- INSTRUCTIONS FOR THE TASK:
Beneath this instruction is a block of data; output from it exactly the lines that run from the one containing "right hip: (98, 216)" through the one containing "right elbow: (319, 189)", inclusive.

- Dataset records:
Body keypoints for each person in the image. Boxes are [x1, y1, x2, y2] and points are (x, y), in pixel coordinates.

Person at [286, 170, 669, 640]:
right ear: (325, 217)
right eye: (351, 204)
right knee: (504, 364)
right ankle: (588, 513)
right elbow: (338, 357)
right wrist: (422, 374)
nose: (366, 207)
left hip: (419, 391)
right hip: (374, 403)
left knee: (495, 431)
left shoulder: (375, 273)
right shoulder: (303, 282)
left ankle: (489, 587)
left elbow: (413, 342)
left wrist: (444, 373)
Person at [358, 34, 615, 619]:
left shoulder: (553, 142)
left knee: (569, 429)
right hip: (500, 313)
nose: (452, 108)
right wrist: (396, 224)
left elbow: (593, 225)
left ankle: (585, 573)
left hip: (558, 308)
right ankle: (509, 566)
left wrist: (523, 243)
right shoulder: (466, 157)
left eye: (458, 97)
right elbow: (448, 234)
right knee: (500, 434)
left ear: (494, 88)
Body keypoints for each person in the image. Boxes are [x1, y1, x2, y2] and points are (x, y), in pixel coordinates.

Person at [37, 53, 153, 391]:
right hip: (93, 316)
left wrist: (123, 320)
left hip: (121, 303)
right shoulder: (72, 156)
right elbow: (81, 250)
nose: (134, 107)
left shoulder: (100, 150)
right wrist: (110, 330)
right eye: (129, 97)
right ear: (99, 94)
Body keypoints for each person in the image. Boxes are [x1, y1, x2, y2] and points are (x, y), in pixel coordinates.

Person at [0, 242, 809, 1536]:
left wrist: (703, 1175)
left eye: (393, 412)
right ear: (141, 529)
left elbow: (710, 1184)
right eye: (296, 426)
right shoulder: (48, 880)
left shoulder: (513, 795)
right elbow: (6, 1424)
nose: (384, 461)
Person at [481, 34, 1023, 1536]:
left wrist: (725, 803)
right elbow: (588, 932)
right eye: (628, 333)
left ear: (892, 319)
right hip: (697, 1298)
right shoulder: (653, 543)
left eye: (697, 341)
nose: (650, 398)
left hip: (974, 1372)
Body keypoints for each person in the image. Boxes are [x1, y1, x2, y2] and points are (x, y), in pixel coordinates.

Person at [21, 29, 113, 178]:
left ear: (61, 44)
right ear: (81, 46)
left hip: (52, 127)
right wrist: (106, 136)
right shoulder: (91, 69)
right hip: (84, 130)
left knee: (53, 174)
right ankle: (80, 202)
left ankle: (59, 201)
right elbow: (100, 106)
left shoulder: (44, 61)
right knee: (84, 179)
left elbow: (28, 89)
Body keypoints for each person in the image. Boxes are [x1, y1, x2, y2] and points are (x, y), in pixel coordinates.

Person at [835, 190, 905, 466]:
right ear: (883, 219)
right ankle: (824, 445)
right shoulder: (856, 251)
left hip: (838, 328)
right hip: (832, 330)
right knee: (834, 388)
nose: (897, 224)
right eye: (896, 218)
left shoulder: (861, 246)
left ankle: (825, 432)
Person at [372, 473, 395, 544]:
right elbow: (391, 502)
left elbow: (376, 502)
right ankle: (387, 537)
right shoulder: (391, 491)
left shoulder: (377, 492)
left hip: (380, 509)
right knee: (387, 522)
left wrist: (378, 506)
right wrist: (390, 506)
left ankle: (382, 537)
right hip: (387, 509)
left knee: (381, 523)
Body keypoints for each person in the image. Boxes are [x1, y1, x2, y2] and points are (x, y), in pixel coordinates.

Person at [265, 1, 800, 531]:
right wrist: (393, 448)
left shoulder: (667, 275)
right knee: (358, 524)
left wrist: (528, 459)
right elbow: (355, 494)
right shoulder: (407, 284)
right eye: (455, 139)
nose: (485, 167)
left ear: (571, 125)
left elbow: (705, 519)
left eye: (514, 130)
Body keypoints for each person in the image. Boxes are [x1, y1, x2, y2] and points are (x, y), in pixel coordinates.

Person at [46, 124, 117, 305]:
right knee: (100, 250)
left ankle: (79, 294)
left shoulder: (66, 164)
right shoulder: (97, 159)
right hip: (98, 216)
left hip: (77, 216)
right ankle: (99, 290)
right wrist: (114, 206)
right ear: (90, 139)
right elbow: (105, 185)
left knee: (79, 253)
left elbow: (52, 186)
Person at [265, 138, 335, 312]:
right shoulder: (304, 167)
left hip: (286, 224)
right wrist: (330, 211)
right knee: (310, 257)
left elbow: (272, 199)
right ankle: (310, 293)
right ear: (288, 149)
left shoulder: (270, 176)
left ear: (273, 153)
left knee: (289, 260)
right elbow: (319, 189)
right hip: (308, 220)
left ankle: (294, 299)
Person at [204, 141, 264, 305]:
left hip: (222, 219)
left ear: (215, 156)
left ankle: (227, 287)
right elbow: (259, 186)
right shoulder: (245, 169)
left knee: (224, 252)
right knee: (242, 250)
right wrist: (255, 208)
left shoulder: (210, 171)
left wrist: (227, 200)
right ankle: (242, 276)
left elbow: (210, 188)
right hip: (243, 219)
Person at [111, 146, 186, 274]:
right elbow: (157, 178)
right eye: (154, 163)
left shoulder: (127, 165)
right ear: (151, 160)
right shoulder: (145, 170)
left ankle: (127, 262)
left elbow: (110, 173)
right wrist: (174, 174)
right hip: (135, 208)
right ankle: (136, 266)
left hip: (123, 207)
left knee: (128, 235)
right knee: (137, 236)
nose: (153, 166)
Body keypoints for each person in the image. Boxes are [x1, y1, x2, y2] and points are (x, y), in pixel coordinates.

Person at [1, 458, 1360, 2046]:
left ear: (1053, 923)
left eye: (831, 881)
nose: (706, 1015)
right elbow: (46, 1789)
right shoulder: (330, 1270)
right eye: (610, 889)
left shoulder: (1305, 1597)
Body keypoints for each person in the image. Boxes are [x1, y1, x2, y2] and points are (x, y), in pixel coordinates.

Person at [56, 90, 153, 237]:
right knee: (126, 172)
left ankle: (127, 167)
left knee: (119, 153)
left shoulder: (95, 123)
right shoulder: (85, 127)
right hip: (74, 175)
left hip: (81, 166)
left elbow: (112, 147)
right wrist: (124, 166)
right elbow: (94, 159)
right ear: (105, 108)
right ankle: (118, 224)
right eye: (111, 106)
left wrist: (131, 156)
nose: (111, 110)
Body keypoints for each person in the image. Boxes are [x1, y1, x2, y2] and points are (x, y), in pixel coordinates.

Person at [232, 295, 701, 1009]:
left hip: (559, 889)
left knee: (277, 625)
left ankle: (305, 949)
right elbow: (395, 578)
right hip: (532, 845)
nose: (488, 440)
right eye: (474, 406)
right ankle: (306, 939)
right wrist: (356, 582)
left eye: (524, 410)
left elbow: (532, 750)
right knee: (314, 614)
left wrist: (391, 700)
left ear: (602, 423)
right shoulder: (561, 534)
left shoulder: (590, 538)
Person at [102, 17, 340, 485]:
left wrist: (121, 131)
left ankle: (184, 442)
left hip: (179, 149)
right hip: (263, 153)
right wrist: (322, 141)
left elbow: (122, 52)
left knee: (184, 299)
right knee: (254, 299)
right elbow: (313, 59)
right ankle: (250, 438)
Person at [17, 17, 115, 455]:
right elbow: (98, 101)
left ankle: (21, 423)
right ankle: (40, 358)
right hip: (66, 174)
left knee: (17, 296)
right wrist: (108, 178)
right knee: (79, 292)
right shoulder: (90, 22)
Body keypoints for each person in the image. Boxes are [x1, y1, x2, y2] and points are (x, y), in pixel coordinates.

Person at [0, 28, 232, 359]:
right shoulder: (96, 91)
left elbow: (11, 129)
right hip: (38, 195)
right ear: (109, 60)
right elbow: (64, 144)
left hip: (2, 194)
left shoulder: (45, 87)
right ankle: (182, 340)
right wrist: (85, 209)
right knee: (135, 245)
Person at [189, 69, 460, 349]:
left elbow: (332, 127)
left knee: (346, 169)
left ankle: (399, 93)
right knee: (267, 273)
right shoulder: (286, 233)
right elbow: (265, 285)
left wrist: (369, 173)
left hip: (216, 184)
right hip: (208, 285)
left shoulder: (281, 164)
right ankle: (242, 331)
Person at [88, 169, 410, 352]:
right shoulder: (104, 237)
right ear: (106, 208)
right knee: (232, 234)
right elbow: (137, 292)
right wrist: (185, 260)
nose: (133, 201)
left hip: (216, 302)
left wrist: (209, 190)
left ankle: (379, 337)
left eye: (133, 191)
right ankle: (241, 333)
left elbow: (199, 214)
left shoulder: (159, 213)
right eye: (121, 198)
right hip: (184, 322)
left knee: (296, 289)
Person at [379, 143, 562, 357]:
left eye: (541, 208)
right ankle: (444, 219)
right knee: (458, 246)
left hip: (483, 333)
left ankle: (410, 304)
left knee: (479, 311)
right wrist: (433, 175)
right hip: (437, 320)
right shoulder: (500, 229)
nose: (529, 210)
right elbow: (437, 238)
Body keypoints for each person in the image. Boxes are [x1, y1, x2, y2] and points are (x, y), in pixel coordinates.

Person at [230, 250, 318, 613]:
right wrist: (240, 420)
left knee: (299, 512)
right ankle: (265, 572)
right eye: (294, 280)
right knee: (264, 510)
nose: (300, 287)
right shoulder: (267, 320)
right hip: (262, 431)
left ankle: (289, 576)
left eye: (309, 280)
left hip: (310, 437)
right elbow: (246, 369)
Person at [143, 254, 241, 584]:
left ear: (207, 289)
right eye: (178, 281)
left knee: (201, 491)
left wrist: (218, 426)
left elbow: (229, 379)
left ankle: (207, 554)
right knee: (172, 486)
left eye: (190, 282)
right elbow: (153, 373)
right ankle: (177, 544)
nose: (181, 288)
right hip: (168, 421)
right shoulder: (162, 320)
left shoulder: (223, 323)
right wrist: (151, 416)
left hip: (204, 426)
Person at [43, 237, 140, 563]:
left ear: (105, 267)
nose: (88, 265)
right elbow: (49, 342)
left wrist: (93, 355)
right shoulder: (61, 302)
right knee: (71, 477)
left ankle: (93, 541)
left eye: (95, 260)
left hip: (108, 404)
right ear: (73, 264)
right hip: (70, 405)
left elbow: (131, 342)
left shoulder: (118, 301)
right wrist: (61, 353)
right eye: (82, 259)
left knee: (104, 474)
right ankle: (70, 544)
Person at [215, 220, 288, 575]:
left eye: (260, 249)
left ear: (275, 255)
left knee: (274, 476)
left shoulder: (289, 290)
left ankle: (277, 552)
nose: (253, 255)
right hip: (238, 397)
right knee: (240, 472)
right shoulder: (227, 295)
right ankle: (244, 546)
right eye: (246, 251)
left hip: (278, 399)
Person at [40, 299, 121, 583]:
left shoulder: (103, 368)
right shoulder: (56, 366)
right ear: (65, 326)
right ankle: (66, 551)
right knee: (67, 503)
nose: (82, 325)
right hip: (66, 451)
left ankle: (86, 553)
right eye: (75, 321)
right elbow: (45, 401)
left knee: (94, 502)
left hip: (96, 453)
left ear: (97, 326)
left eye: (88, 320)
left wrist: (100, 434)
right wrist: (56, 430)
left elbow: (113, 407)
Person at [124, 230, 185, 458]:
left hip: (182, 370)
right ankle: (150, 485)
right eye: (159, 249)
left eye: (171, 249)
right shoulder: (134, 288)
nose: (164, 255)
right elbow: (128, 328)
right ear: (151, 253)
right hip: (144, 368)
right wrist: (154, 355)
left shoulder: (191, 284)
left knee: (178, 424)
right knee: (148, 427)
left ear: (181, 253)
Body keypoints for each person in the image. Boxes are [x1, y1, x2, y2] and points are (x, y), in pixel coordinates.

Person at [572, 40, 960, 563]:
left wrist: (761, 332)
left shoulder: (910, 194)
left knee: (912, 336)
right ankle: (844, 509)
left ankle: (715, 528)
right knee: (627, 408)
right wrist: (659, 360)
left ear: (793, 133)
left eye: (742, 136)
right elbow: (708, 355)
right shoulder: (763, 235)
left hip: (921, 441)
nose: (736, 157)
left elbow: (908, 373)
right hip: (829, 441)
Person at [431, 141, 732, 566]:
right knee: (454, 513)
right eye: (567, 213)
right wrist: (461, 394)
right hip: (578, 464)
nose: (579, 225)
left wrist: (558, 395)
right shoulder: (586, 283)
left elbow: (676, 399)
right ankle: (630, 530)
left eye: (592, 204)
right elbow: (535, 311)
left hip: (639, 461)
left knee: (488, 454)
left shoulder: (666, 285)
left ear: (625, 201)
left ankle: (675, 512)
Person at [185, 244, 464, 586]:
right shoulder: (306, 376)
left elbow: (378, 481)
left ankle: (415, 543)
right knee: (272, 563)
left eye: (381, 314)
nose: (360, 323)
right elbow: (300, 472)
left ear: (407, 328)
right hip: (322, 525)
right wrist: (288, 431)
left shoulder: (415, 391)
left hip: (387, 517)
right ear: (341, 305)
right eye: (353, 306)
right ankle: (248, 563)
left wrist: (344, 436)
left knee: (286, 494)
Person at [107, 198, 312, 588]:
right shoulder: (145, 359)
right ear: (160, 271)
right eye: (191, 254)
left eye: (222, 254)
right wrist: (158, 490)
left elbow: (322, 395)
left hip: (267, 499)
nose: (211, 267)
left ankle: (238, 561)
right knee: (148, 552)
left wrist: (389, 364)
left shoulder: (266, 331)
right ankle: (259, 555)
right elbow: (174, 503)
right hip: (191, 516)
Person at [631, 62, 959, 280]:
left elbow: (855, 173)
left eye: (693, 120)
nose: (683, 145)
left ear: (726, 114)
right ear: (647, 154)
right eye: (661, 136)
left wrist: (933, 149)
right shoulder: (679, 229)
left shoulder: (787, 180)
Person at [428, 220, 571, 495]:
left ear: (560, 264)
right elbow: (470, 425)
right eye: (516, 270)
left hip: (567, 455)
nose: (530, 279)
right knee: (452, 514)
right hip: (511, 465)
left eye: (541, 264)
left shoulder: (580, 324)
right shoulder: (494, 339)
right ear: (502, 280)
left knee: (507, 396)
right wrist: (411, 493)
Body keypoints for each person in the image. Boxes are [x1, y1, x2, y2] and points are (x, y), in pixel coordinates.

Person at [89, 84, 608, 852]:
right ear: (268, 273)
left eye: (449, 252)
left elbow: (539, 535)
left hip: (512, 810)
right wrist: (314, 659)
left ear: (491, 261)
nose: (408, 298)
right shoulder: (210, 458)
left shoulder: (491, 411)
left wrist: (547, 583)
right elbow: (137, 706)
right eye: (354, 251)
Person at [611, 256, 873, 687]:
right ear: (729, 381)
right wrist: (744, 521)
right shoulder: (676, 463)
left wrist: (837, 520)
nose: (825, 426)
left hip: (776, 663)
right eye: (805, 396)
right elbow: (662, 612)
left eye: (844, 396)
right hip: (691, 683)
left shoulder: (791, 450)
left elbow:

- RESPONSE TO THIS TASK:
right hip: (98, 216)
left hip: (77, 216)
right ankle: (99, 290)
right wrist: (114, 206)
right ear: (90, 139)
right elbow: (105, 185)
left knee: (79, 253)
left elbow: (52, 186)
Person at [265, 138, 335, 312]:
right shoulder: (304, 167)
left hip: (286, 224)
right wrist: (330, 211)
right knee: (310, 257)
left elbow: (272, 199)
right ankle: (310, 293)
right ear: (288, 149)
left shoulder: (270, 176)
left ear: (273, 153)
left knee: (289, 260)
right elbow: (319, 189)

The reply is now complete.